Jokes, pictures and stuff emailed to us. PICTURES CAN BE ENLARGED BY CLICKING ON THEM............ NO ANNONYMUS COMMENTS ALLOWED!

Thursday, March 06, 2008

The good old days...

An old friend sent this to me:
"Hey Dad," My Son asked the other day, "what was your favorite fast food when you were growing up?" "We didn't have fast food when I was growing up."
"C'mon, seriously. Where did you eat?" "We ate at home," I explained.
"Your Grandma cooked every day and when your Grandpa got home from work, we all sat down together at the table, and if I didn't like what she put on my plate I had to sit there until I did like it."
By this time, my Son was laughing so hard I was afraid he was going to suffer some serious internal damage, so I didn't tell him the part about how I had to get my Father's permission to leave the table.
Here are some other things I would have told him about my childhood if I had figured his system could handle it. My parents never: wore Levi's, set foot on a golf course, traveled out of the country, flew in a plane or had a credit card.
In their later years they had something called a "revolving charge card" but they never actually used it. It was only good at Sears-Roebuck. Or maybe it was Sears and Roebuck. Either way, there is no Roebuck anymore.
We actually did walk to school. By the time you were in the 6th grade it was not cool to ride the bus unless you lived more than 4 or 5 miles from the school, even when it was raining or there was ice or snow on the ground.
Outdoor sports consisted of stickball, snowball fights, building forts, making snowmen and sliding down hills on a piece of cardboard.
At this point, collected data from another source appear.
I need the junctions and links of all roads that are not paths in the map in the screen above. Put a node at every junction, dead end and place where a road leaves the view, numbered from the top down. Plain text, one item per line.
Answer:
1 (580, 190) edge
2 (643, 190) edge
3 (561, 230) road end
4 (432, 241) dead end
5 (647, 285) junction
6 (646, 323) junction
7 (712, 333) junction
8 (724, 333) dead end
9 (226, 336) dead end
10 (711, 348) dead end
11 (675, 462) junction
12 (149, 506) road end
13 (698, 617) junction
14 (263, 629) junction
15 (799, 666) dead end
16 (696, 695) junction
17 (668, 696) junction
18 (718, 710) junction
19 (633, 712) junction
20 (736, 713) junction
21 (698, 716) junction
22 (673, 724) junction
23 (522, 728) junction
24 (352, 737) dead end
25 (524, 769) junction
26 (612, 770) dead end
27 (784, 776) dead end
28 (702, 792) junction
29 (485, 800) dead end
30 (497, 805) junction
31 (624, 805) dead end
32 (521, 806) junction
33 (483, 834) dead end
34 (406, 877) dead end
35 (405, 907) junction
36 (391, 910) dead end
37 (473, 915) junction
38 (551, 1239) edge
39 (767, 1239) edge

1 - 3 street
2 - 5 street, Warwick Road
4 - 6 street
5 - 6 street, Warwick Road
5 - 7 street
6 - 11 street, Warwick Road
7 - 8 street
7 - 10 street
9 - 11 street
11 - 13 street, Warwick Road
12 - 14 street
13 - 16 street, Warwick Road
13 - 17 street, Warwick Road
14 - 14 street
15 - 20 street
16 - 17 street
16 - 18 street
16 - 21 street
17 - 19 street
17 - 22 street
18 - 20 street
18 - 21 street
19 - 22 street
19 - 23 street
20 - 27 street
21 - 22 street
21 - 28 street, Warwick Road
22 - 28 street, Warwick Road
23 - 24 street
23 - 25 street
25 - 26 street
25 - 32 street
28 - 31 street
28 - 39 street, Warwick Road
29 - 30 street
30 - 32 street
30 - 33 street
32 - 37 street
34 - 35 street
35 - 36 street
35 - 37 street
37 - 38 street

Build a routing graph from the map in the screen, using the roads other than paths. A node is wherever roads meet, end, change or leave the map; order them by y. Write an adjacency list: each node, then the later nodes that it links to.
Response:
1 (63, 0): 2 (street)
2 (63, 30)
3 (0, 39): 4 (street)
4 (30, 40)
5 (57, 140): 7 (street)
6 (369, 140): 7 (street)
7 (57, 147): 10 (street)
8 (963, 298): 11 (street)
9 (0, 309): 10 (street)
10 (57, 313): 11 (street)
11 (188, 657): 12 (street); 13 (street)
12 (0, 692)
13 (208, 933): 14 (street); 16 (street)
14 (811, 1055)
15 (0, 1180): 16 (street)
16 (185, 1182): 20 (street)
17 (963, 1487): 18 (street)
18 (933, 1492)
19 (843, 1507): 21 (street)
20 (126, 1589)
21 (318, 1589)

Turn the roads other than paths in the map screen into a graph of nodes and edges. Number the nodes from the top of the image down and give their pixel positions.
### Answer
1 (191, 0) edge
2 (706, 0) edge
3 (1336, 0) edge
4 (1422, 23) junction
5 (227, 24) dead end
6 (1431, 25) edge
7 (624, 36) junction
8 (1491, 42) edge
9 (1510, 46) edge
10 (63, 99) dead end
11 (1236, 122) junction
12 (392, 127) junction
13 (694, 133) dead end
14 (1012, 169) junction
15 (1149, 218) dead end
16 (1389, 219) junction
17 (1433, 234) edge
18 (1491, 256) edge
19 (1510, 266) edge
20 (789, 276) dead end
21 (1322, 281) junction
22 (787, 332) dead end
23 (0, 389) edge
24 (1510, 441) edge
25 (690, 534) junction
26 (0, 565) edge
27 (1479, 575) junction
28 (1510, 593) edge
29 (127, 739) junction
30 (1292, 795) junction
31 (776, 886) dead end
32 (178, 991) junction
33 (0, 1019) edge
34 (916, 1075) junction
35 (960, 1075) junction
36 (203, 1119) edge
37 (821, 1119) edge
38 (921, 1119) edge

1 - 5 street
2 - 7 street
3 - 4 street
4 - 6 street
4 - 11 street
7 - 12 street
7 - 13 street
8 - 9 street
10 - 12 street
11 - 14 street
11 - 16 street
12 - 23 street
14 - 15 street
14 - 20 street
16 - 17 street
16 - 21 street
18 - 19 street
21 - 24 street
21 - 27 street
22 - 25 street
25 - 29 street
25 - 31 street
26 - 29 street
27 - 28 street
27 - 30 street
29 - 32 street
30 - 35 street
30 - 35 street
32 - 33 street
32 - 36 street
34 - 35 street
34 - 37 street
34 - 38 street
No skate boards, roller blades or trail bikes.
We didn't have a television in our house until I was 12. It was, of course, black and white, but you could buy a piece of special colored plastic to cover the screen. The top third was blue, like the sky, and the bottom third was green, like grass. The middle third was red. It was perfect for programs that had scenes of fire trucks riding across someone's lawn on a sunny day.
Pizzas were not delivered to your house back then, but the milk was. I looked forward to winter because the cream in the milk was on top of the bottle and it would freeze and push the cap off. Of course us kids would get up first to get the milk and eat the frozen cream before our mother could catch us.
I never had a telephone in my room. Actually the only phone in the house was in the hallway and it was on a party line. Before you could make a call, you had to listen in to wmake sure someone else wasn't already using the line. If the line was not in use an Operator would come on and ask "number please" and you would give her the number you wanted to call.
There was no such thing as a computer or a hand held calculator. We were required to memorize the "times tables." Believe it or not, we were tested each week on our ability to perform mathematics with nothing but a pencil and paper. We took a spelling test every day.
You never saw the Lone Ranger, Roy Rogers or anyone else actually kill someone. The heroes back then would just shoot the gun out of the bad guy's hand. There was no blood and violence.
When you were sick, the Doctor actually came to your house. No, I am not making this up.
If we dared to "sass" our parents, or any other grown-up, we immediately found out what soap tasted like. For more serious infractions, we learned about something called a "this hurts me more than it hurts you." I never did quite understand that one?
I must be getting old because I find myself reflecting back more and more and thinking I liked it a lot better back then.
If you grew up in a generation before there was fast food, you may want to share some of these memories with your kids or grandchildren.